Lisa is going through an emotionally difficult divorce after five years of marriage. She alternates between feeling anxious about her future and sad that her life is turning out differently than she planned. A week ago she began to experience chest pain. She also was sweating, felt dizzy, and couldn't seem to catch her breath. Lisa was so scared she was having a heart attack that she called 911 and was taken to the hospital. The ER doctors ran multiple tests and couldn't find anything wrong with her. They suggested she follow up with her primary care doctor. At Lisa's first appointment, her doctor diagnosed her as having panic attacks. He referred her to a psychologist who could help her understand and cope with the attacks. The doctor also prescribed a short-term course of anxiolytics so Lisa could stop her panic attacks temporarily until she learned the skills needed to manage them permanently.

Anxiolytics are medications used to treat anxiety. Anxiety is a mental health condition which develops when an individual experiences fear or uncertainty. Although anxiety itself can be a useful motivator, it is problematic when the fear greatly outweighs the actual danger an individual experiences. For example, because Lisa was experiencing a great fear of dying in the absence of an actual fatal condition, her overwhelming anxiety was debilitating and required treatment. Conversely, with a college student experiencing anxiety over completing a presentation, the anxiety might actually motivate him or her to work diligently on completing the presentation.

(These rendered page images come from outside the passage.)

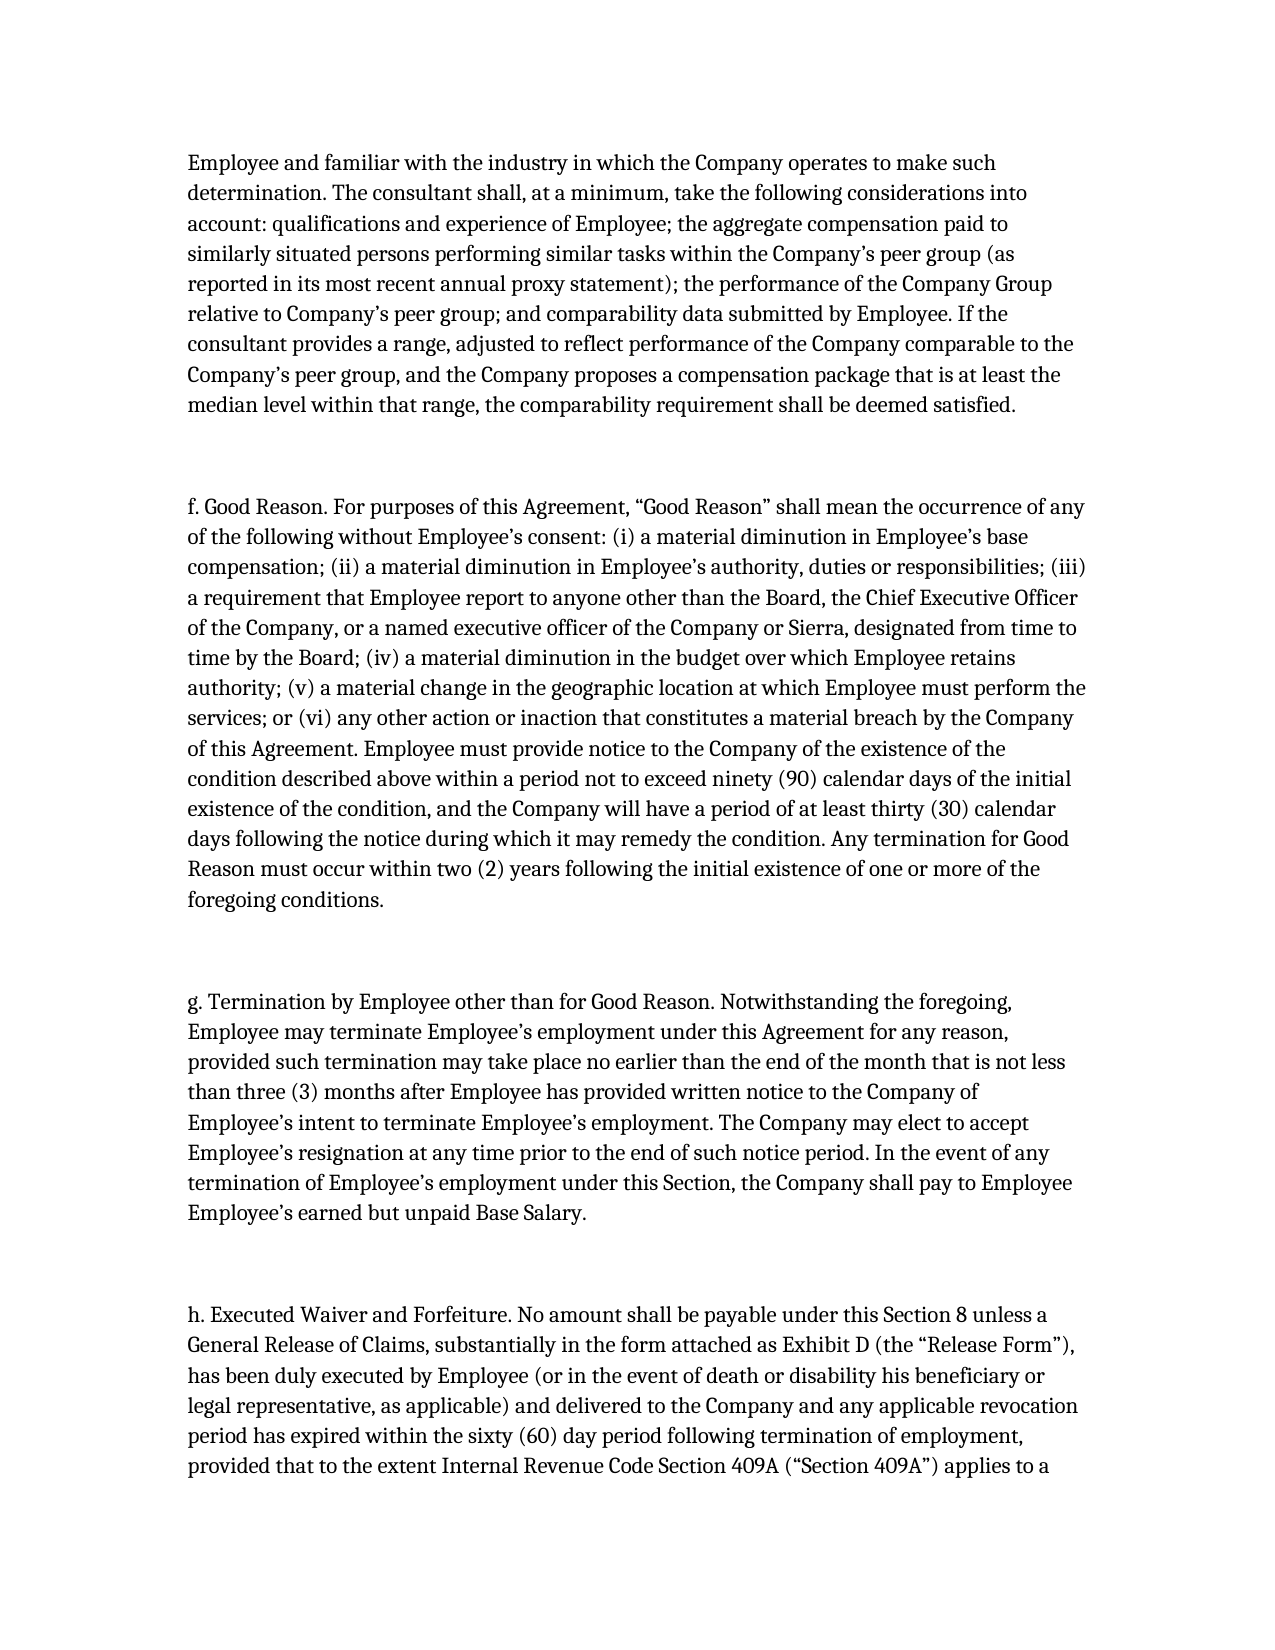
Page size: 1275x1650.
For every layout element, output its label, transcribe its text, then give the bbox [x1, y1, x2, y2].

text g. Termination by Employee other than for Good Reason. Notwithstanding the foregoing, Employee may terminate Employee’s employment under this Agreement for any reason, provided such termination may take place no earlier than the end of the month that is not less than three (3) months after Employee has provided written notice to the Company of Employee’s intent to terminate Employee’s employment. The Company may elect to accept Employee’s resignation at any time prior to the end of such notice period. In the event of any termination of Employee’s employment under this Section, the Company shall pay to Employee Employee’s earned but unpaid Base Salary. [187, 988, 1087, 1226]
text f. Good Reason. For purposes of this Agreement, “Good Reason” shall mean the occurrence of any of the following without Employee’s consent: (i) a material diminution in Employee’s base compensation; (ii) a material diminution in Employee’s authority, duties or responsibilities; (iii) a requirement that Employee report to anyone other than the Board, the Chief Executive Officer of the Company, or a named executive officer of the Company or Sierra, designated from time to time by the Board; (iv) a material diminution in the budget over which Employee retains authority; (v) a material change in the geographic location at which Employee must perform the services; or (vi) any other action or inaction that constitutes a material breach by the Company of this Agreement. Employee must provide notice to the Company of the existence of the condition described above within a period not to exceed ninety (90) calendar days of the initial existence of the condition, and the Company will have a period of at least thirty (30) calendar days following the notice during which it may remedy the condition. Any termination for Good Reason must occur within two (2) years following the initial existence of one or more of the foregoing conditions. [187, 494, 1087, 913]
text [187, 1302, 1087, 1479]
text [187, 150, 1087, 418]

The most commonly prescribed anxiolytics are called benzodiazepines. However, because benzodiazepines have such a high potential for addiction, other medications are also used to treat anxiety. The other medications work to reduce anxiety, but have more subtle and less immediate effects.

Anxiolytic Medications

As described above, benzodiazepines are most often prescribed to treat acute anxiety. However, other medications such as antihistamines and buspirone have also been used to reduce the potential for abuse.


Benzodiazepines work by altering a specific brain chemical, called GABA. GABA is involved in regulating anxiety, which is why benzodiazepines are so chemically effective. Benzodiazepines generally offer significant relief from anxiety within minutes of taking the medication. They can also have a strong sedating effect, which can cause someone to be impaired. Benzodiazepines have a very high potential for abuse due to the sedative and often euphoric effect (enjoying a wonderful and blissful feeling) they can have. Typical generic benzodiazepines prescribed are alprazolam, lorazepam, clonazepam, or diazepam. Brand names include Xanax, Ativan, Klonopin, or Valium. Older generations typically refer to these medications as 'nerve pills.' For example, you might have older relatives who were prescribed benzodiazepines to calm their 'nerves.'


Antihistamines are considered an anxiolytic medication that reduces anxiety by producing a sedative effect. However, they were not originally designed for this purpose. Antihistamines were initially prescribed to treat symptoms caused by allergies. Due to some sedating effects of these medications, it was found they can also provide some immediate relief for anxiety.

Brand names for antihistamines prescribed to treat anxiety are Atarax or Vistaril. Antihistamines are useful for the treatment of anxiety because they are non-habit forming or addictive. However, they also do not produce the strong immediate sedative effect of a benzodiazepine.


Buspirone is a newer anxiolytic medication developed to better manage anxiety than antihistamines. Like an antihistamine, it does not have the addictive nature of a benzodiazepine. Although it is unknown specifically how buspirone works to treat anxiety, it is believed to affect the brain chemicals serotonin and dopamine. Buspirone is often prescribed to treat a specific anxiety disorder called Generalized Anxiety Disorder, or daily anxiety that makes it difficult for someone to function in their life.